4. “Fake Intimacy”: A “Quote For The Day” from “The Dish” that matches some of my ambivalence about online communities:

“I don’t think anyone’s really inclined to ‘share’. My thing about social networks is that it’s fundamentally insincere. I know from the record company perspective it’s part of the marketing process, and the fans can communicate with you… but it creates a fake intimacy, which in my opinion results in frustration and ultimately makes people angry. And I think that’s why, on Twitter, or indeed in the Guardian comments, everything turns into a row, and it’s because it’s presented as though they care what you think, but you realize they don’t, and then it turns nasty. It’s a sort of fake democracy. And we prefer to be not fake,” – Neil Tennant, pop genius.

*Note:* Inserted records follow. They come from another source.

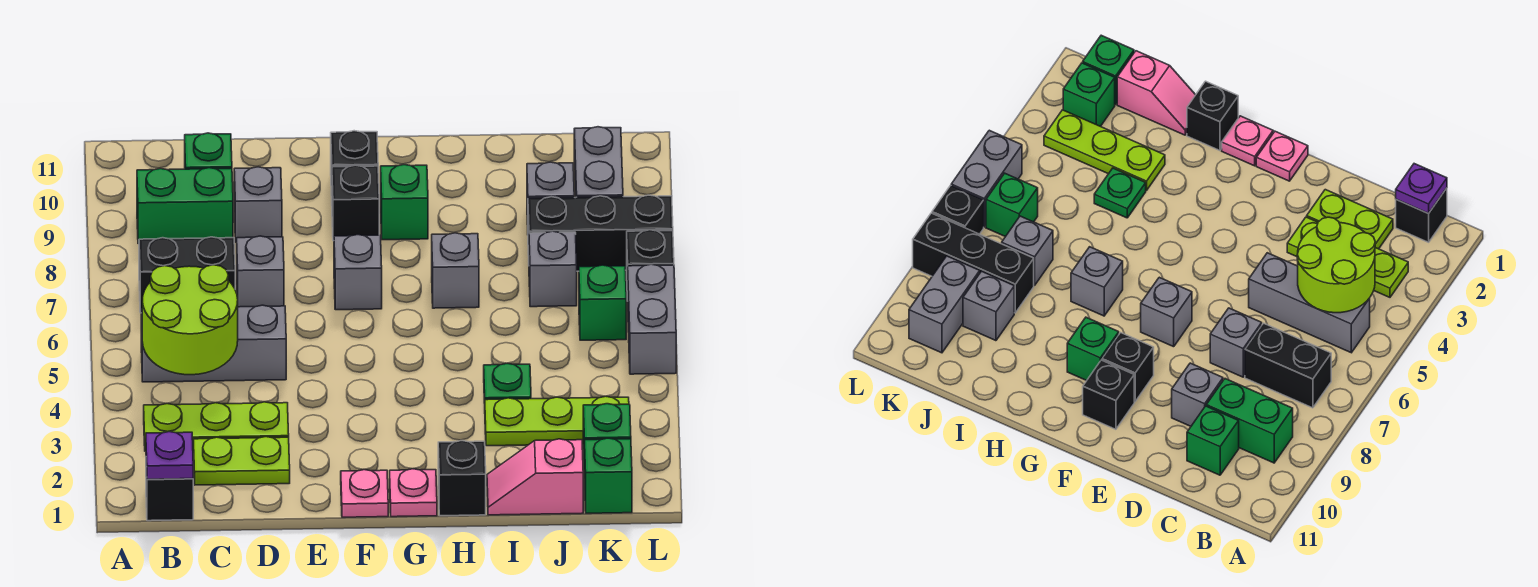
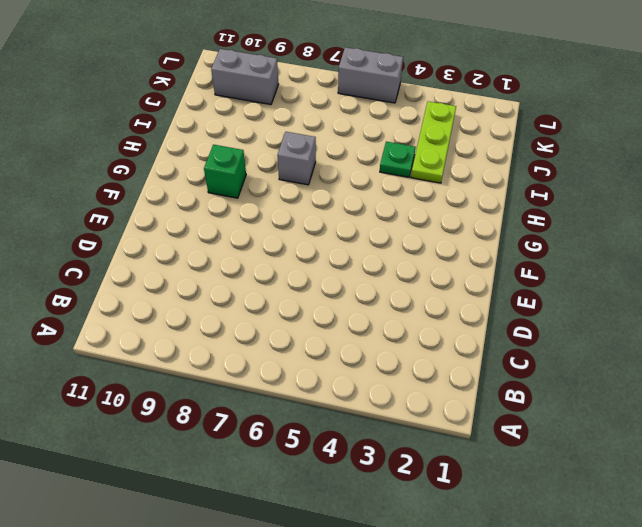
none -> black 1x1 brick [146,467,193,521]
none -> lime 1x3 plate [144,402,289,451]
none -> grey 1x3 brick [141,305,286,382]
none -> black 1x2 brick [139,237,235,313]

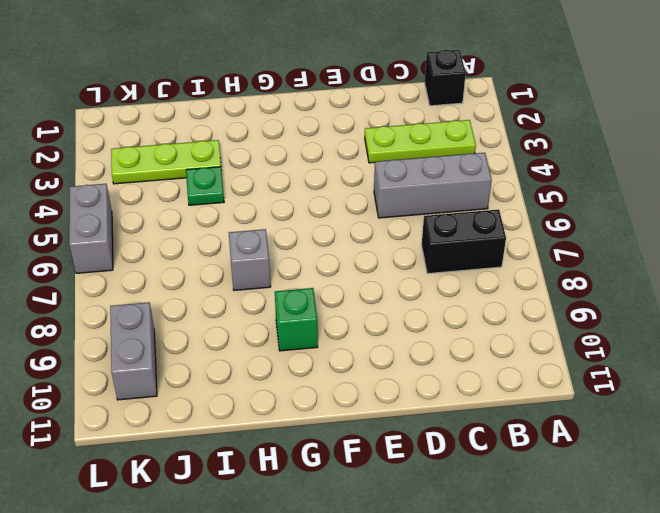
none -> green 1x2 brick [137,168,233,244]
none -> lime 1x2 plate [193,437,290,485]
none -> green 1x1 brick [185,133,232,169]
none -> grey 1x1 brick [237,236,284,307]

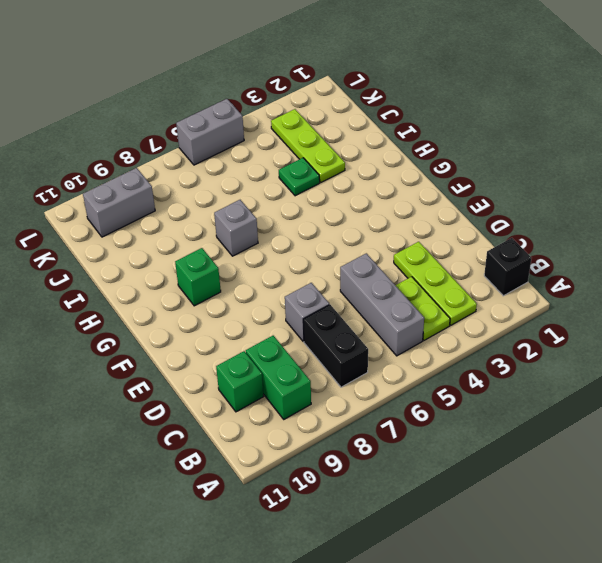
lime 1x2 plate [395,277,450,340] -> lime 1x2 plate moved to [193,437,290,485]
none -> grey 1x1 brick [234,167,282,242]
none -> pink 1x1 plate [341,470,388,517]
none -> grey 1x1 brick [334,235,382,310]
none -> black 1x1 brick [332,165,379,241]

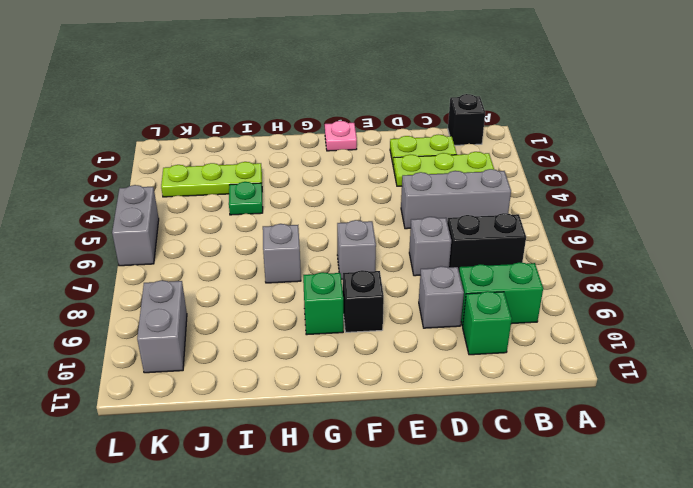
none -> black 1x1 brick [331,131,378,196]
none -> pink 1x1 plate [390,469,437,517]
none -> black 1x1 brick [438,441,486,516]
none -> pink 1x2 slope [487,439,583,515]

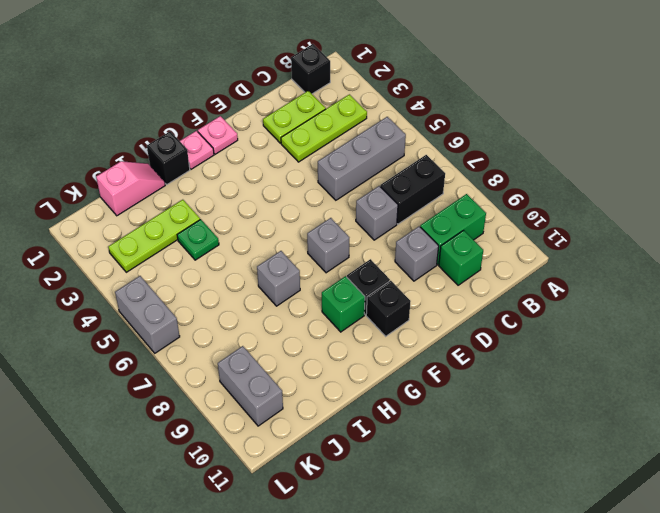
none -> grey 1x1 brick [529,231,577,307]
none -> black 1x3 brick [528,195,673,271]
none -> grey 1x1 brick [527,162,574,225]
none -> green 1x1 brick [585,438,632,513]

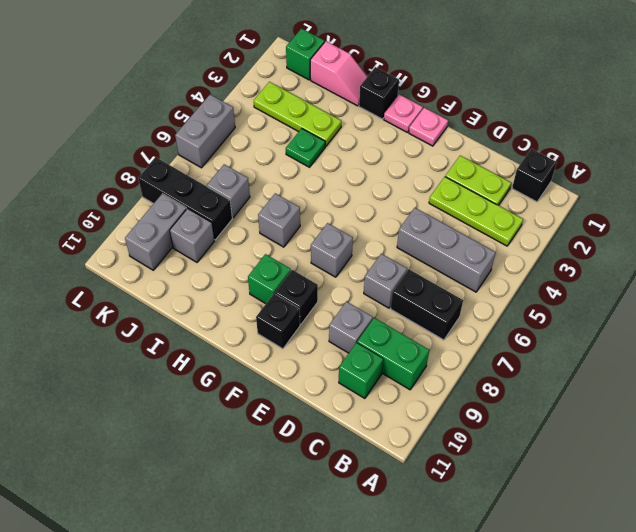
none -> green 1x1 brick [583,404,631,478]
none -> green 1x1 brick [579,265,626,340]
none -> black 1x1 brick [627,230,674,301]
none -> purple 1x1 plate [146,432,193,479]

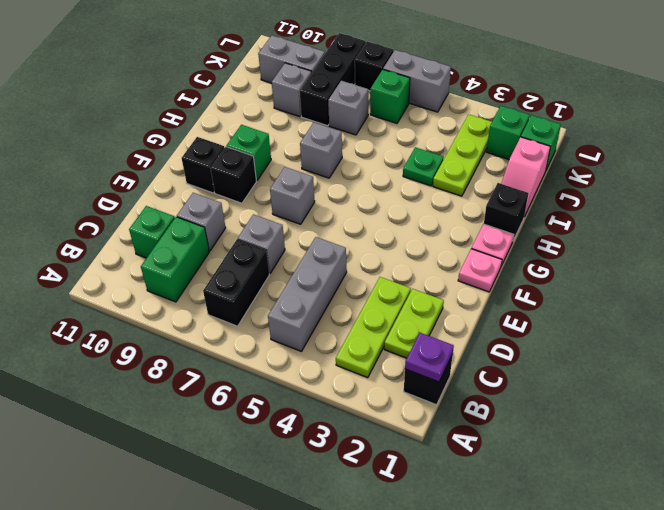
none -> lime 2x2 round brick [142,265,238,375]

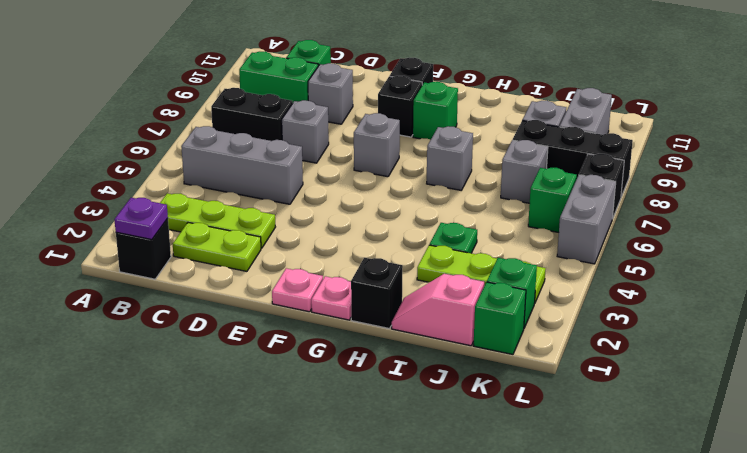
none -> lime 2x2 round brick [142,265,238,375]

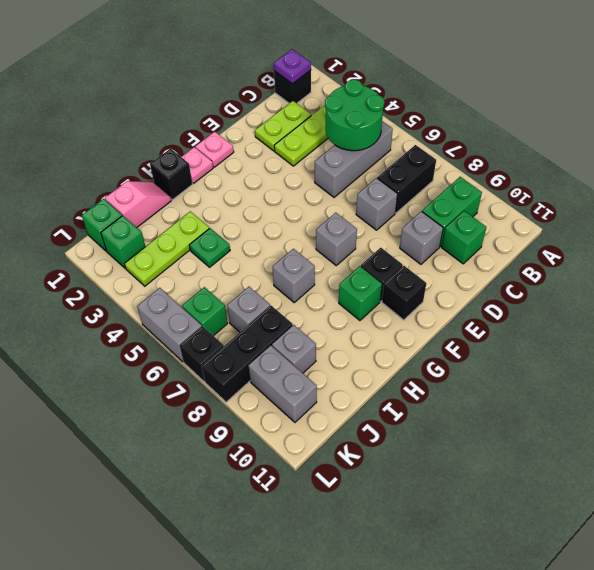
green 2x2 round brick [325,80,384,151] -> lime 2x2 round brick [142,265,238,375]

3 responses to “Links: 16 July 2013: Finland, voir dire, etc.

  1. I’m not a trial lawyer–so I don’t have any experience with picking a jury–but I have been on the other end of it. I’ve gone through voir dire twice, and served on a jury in a federal criminal case once. It’s surprisingly easy to end up on a jury: get a low number and then avoid saying anything that will get you excluded through a peremptory or “for cause” strike. All you need to do is to sound impartial. You can come in there with prejudices and biases as long as you say you will put them aside. Usually, there’s only a set number of peremptory strikes (I don’t know what they do in FL) and “for cause” strikes can only be used in limited circumstances, and so you’re going to stay if you’re just not as crazy/prejudiced as some of the other people in the pool. It’s important that voir dire is extensive enough to uncover biases, but it’s never going to reveal everything. Still, even with its limitations, I will say that the jury trial is one of the best parts of our justice system. It’s one of our checks on the application of the law.

  2. Thanks for sharing your experience. I, too, was once on a jury for a small case — the charge was assault, whether a boyfriend had grabbed his girlfriend hard enough to bruise her, but we could never figure out what actually happened, so we said not guilty (by the way, this trial had — in truth — a baggie of dirt that the defendant claimed was an attempt by the girlfriend to put a spell on him). I agree with you about the value of the jury system (and I read an article recently about how Magna Carta introduced the jury trial into English law), and I see how voir dire takes the best of what can be a mediocre lot of candidates. But it seems weird somehow that a murder-two charge, as in Zimmerman trial, would have only 6 jurors. There were, I think, 12 of us on the assault jury I was on. Six seems too small to be an adequate community-sample size.

    • Yes, six jurors feels too small for group deliberation (I guess I disagree with the US Supreme Court on this because I think there’s a case on it), but I suppose that’s Florida law for non-capital cases.